Personal information
- Full name: Mervyn Ernest Hicks
- Date of birth: 21 August 1936
- Date of death: 14 December 2013 (aged 77)
- Place of death: Shepparton, Victoria
- Original team(s): Mooroopna
- Height: 188 cm (6 ft 2 in)
- Weight: 89 kg (196 lb)

Playing career^{1}
- Years: Club / Games (Goals)
- 1956, 1959: Collingwood / 6 (7)
- ^{1} Playing statistics correct to the end of 1959.

= Merv Hicks (Australian footballer) =

Australian rules footballer

Mervyn Ernest "Merv" Hicks (21 August 1936 – 14 December 2013) was an Australian rules footballer who played with Collingwood in the Victorian Football League (VFL).

Hicks was from Numurkah, but was playing with Mooroopna when signed by Collingwood. He played twice for Collingwood in the 1956 VFL season but was unable to get a game over the next two years. On his return, against Footscray in round six of the 1959 season, Hicks was used as a full-forward and kicked five goals. It would however be one of only four games he played that season and he opted to continue his career at Northcote.
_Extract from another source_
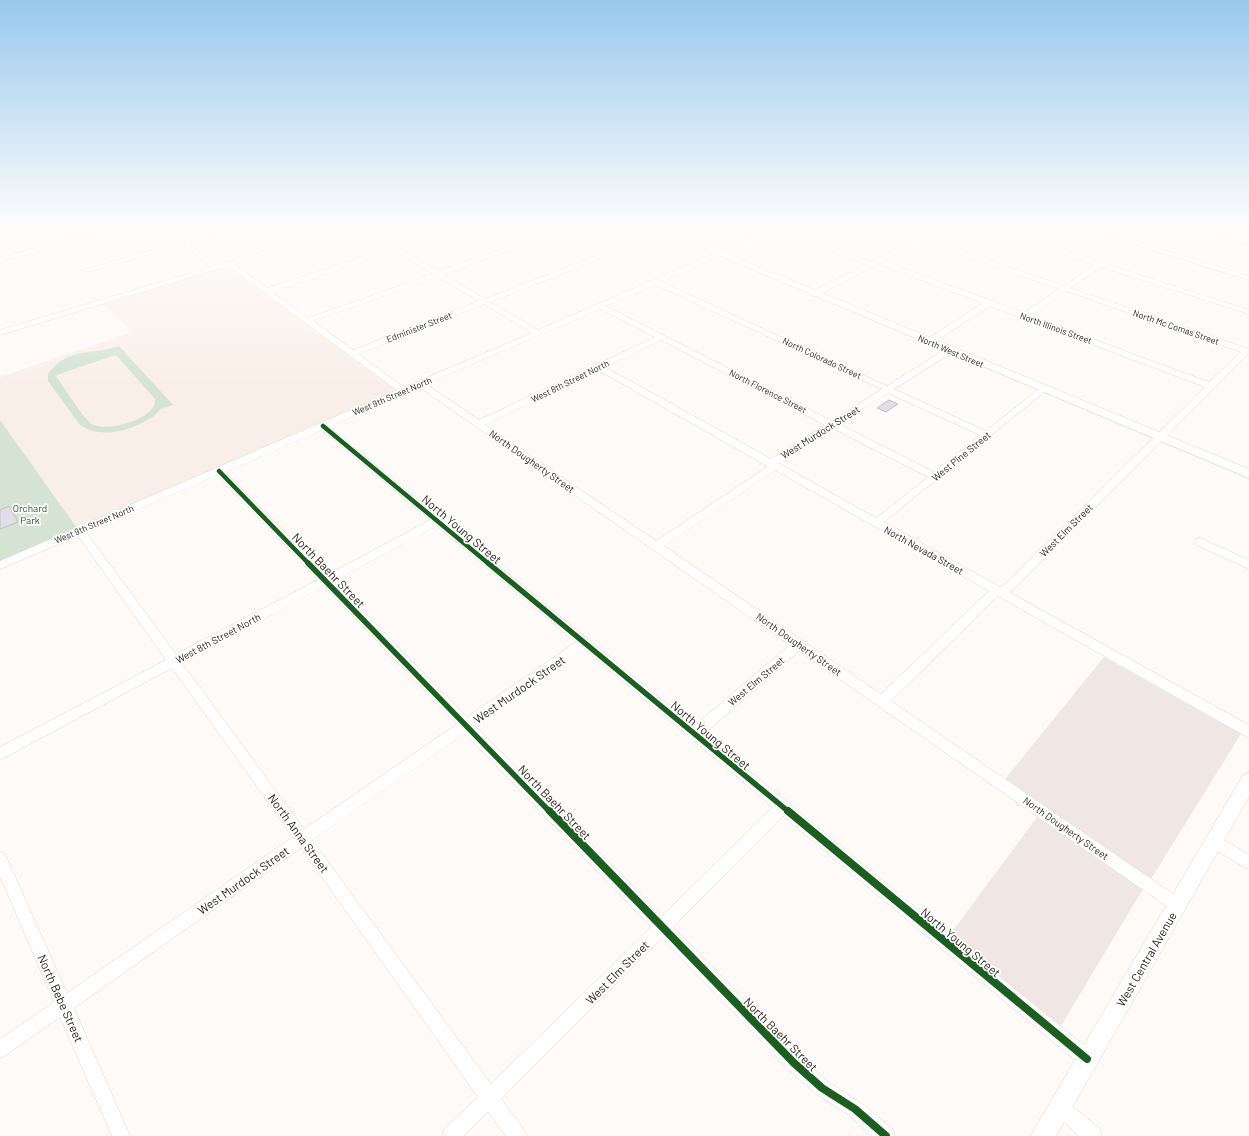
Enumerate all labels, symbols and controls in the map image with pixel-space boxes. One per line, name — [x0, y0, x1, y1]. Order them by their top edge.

He applied for the vacant senior coaching position at South Bendigo for the 1961 season but lost out to Alan McDonald. Instead he was signed by another Bendigo Football League club, Eaglehawk, as their first choice, Geelong's Les Borrack had been unable to get a transfer from his employers. In his first season at Eaglehawk he topped the league's goal-kicking with 64 goals.